# Scraping web data

Lab 3E

### The web as a data source

• The internet contains huge amounts of information.
• Using computers to gather this information in an automated fashion is referred to as scraping web data.
• Scraping data from the web can be difficult because each website displays & stores data differently.
• In this lab, we'll learn how to scrape data in two steps:
• Step 1: Gather information from the web.
• Step 2: Clean it up and turn it into a usable data frame for Lab 3F.

### Our first web scraper

• Copy and paste the link below into a web browser to view the website of data we'd like to scrape and analyze.

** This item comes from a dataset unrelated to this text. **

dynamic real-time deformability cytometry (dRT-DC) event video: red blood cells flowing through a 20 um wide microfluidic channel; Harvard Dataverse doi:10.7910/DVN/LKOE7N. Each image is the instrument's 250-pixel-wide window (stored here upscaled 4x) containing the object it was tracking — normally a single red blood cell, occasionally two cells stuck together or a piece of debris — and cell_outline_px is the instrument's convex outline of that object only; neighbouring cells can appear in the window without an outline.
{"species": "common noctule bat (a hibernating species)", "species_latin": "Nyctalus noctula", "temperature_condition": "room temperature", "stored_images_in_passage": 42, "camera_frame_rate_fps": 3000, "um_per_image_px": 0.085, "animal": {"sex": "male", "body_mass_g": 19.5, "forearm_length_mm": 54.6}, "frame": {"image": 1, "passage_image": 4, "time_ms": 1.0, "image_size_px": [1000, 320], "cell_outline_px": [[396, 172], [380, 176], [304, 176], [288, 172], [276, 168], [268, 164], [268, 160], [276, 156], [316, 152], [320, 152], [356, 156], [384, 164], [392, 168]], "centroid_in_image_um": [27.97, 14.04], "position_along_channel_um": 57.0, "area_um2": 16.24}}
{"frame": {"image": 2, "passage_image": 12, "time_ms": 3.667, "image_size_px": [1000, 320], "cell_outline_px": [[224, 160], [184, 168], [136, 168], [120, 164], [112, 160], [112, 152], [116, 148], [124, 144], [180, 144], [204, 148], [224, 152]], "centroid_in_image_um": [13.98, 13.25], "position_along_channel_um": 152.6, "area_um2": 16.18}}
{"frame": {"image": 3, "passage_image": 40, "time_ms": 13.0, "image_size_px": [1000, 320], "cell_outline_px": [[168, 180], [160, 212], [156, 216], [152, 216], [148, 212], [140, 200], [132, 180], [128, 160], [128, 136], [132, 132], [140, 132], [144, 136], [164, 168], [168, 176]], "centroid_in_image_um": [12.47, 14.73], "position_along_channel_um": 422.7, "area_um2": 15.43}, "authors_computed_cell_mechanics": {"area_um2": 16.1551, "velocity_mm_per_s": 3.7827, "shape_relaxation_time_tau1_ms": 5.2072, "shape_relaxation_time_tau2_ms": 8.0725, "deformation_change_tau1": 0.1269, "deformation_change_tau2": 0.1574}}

https://labs.idsucla.org/extras/webdata/mountains.html

• Briefly describe what the data on the website is about.
• Then write down 3 questions you'd be interested in answering by analyzing this data.

### HTML

• HTML is the code that's used to render every website you've ever visited.
• The following slide shows the HTML code used to create the first two rows of the web data.
• How is the data table in HTML different than the data tables we're used to seeing in R, for example, when we use the View() function?
• What do you think the tags <TABLE>, <TR>, <TH>, <TD> mean? How does HTML use these tags to display the table?

<TABLE>
<TR>
<TH>peak</TH>
<TH>range</TH>
<TH>state</TH>
<TH>long</TH>
<TH>lat</TH>
<TH>elev_ft</TH>
<TH>elev_m</TH>
<TH>prominence_ft</TH>
<TH>prominence_m</TH>
<TH>rank</TH>
</TR>
<TR>
<TD>Denali (Mount McKinley)</TD>
<TD>-151.0063</TD>
<TD>63.0690</TD>
<TD>20236</TD>
<TD>6168</TD>
<TD>20174</TD>
<TD>6149</TD>
<TD>1</TD>
</TR>
</TABLE>


### Get to scraping!

• Use your browser to go back to the website with the data we're interested in scraping.
• Find the URL address for the site and assign it the name data_url in R.
• Then fill in the blanks below to have R scrape every web table available on the site:
tables <- readHTMLTable(____)


### Find our data

• Since readHTMLTable() scrapes every table that is on a particular web URL, we need to find out which table has the data we're interested in.
• For example, wikipedia.org often has articles with 3 or more tables.
• This means we need to check all 3 tables to find the one we're interested in.
• Use the length() function to find out how many tables of data were scraped in our set of tables.

### Saving tables

• Now that we know how many tables we've scraped, we can go back and scrape individual tables by adding the which argument to the readHTMLTable() function.
• Use readHTMLTable() to re-scrape the data from the web but this time use the which argument to scrape just the individual table.
• The which argument should be the integer denoting which table you want scraped.
• Assign the scraped data the name mtns

### Check, save and use!

• After scraping the data, the only thing left to do is to save it and use it.

• Fill in the blanks to save the data and give it a file name

save(____, file = "____.Rda")

• What is the mean and standard deviation of elev_ft?
• Which state has the most mountains in our data?